Please report every line in the material below where the word "pass" is found.

Top of Provided data

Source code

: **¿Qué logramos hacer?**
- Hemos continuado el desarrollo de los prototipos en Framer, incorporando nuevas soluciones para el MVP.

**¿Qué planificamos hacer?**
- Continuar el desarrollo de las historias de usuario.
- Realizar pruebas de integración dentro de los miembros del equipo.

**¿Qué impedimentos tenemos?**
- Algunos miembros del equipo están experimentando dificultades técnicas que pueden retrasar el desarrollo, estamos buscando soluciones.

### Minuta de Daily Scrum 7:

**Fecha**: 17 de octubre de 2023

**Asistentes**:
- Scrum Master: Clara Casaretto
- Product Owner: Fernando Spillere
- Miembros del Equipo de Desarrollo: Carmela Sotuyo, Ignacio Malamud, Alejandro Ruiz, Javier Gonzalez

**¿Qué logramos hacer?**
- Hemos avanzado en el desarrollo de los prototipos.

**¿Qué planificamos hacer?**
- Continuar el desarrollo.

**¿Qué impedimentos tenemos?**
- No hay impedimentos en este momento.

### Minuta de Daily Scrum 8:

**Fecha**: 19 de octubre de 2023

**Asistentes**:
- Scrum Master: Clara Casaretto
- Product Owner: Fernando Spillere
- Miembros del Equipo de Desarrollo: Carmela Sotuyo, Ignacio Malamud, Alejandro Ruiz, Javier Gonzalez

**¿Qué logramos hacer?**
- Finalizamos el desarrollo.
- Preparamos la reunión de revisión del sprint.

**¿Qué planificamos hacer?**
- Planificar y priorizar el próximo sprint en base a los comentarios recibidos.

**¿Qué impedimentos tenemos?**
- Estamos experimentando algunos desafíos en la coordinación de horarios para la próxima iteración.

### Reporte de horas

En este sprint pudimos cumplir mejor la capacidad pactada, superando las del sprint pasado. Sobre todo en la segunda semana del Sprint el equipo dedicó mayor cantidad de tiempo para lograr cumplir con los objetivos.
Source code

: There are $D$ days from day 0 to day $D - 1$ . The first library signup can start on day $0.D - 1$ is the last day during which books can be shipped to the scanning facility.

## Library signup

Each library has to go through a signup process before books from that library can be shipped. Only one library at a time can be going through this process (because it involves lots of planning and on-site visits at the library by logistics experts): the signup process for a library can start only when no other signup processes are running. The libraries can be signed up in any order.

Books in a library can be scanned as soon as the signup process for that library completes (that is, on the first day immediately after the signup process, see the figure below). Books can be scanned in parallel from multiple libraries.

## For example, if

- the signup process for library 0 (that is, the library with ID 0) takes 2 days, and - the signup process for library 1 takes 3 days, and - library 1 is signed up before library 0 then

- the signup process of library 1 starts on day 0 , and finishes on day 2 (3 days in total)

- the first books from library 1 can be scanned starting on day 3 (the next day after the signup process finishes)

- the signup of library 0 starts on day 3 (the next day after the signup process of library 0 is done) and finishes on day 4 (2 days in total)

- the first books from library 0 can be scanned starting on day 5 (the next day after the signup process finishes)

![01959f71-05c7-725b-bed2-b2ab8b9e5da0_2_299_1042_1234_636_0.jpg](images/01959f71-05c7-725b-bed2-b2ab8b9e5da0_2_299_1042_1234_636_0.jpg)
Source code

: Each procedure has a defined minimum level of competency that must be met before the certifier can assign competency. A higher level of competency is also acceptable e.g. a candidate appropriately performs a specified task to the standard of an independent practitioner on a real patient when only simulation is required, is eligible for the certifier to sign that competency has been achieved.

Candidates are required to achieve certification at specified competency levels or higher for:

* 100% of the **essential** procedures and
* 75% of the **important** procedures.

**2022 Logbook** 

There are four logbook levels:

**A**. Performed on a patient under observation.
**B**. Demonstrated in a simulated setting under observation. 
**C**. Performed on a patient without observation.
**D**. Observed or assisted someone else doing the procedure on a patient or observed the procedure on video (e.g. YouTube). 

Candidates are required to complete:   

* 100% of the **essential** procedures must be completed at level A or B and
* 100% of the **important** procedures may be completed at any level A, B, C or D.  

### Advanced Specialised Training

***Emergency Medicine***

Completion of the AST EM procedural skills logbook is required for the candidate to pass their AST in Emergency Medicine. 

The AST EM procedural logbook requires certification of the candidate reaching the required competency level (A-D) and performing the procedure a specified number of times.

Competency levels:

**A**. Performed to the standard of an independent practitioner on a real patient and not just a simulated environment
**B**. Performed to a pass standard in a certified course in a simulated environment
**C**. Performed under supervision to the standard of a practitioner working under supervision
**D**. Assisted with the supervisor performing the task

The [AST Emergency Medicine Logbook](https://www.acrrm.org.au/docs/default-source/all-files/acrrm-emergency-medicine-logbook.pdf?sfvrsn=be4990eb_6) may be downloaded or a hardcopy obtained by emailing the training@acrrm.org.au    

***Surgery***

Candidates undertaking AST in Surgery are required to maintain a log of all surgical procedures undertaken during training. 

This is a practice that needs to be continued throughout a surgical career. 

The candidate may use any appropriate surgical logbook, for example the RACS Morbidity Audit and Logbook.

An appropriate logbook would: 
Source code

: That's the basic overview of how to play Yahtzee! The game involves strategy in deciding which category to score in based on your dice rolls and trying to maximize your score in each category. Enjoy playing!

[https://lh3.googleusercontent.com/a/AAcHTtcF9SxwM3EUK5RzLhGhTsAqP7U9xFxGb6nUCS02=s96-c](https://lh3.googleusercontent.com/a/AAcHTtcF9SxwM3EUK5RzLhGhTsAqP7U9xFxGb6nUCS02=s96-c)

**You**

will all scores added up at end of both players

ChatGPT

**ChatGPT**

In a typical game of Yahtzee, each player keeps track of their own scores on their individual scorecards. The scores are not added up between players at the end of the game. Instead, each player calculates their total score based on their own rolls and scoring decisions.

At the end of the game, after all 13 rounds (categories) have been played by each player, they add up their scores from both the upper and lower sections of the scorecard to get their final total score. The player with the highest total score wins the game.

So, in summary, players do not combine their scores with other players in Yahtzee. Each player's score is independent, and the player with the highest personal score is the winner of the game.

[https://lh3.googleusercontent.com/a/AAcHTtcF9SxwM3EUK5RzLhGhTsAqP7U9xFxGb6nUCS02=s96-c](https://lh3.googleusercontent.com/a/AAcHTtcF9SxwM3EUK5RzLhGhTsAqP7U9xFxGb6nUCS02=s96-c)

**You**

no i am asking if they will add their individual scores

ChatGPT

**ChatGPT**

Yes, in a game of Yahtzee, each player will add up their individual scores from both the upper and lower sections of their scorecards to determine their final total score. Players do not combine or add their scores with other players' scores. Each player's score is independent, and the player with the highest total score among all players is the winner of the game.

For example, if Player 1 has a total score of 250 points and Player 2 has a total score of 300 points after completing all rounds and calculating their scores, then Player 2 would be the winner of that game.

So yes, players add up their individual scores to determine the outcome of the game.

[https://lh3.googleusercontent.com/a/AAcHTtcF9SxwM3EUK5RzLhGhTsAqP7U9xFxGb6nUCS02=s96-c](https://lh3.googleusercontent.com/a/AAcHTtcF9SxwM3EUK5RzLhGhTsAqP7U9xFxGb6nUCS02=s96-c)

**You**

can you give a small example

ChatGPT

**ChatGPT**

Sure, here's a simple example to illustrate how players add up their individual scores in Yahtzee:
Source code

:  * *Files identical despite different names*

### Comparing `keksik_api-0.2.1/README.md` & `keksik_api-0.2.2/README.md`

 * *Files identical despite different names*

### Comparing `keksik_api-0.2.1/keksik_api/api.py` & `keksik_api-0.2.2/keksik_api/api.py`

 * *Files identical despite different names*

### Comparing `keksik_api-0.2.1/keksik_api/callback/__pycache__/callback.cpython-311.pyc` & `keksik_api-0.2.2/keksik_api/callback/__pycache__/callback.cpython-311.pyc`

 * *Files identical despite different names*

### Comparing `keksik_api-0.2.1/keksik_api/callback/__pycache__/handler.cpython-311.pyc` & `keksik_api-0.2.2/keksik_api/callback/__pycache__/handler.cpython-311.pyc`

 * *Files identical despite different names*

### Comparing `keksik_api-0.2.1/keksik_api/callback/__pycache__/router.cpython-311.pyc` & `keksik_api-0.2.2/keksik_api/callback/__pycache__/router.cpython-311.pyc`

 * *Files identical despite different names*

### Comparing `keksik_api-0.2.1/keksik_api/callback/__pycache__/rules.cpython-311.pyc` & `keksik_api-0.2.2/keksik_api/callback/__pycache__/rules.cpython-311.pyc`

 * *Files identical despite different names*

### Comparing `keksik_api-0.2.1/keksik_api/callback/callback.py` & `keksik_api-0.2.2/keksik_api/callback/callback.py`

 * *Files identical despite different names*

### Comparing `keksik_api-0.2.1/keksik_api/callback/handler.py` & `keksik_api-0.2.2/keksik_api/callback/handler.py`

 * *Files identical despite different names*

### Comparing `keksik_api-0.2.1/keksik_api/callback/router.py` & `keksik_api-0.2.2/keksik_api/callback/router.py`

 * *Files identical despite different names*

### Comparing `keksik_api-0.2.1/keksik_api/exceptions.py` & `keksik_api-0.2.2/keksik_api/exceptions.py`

Bottom of Provided data

-- Your solution --
Completion of the AST EM procedural skills logbook is required for the candidate to pass their AST in Emergency Medicine. 
**B**. Performed to a pass standard in a certified course in a simulated environment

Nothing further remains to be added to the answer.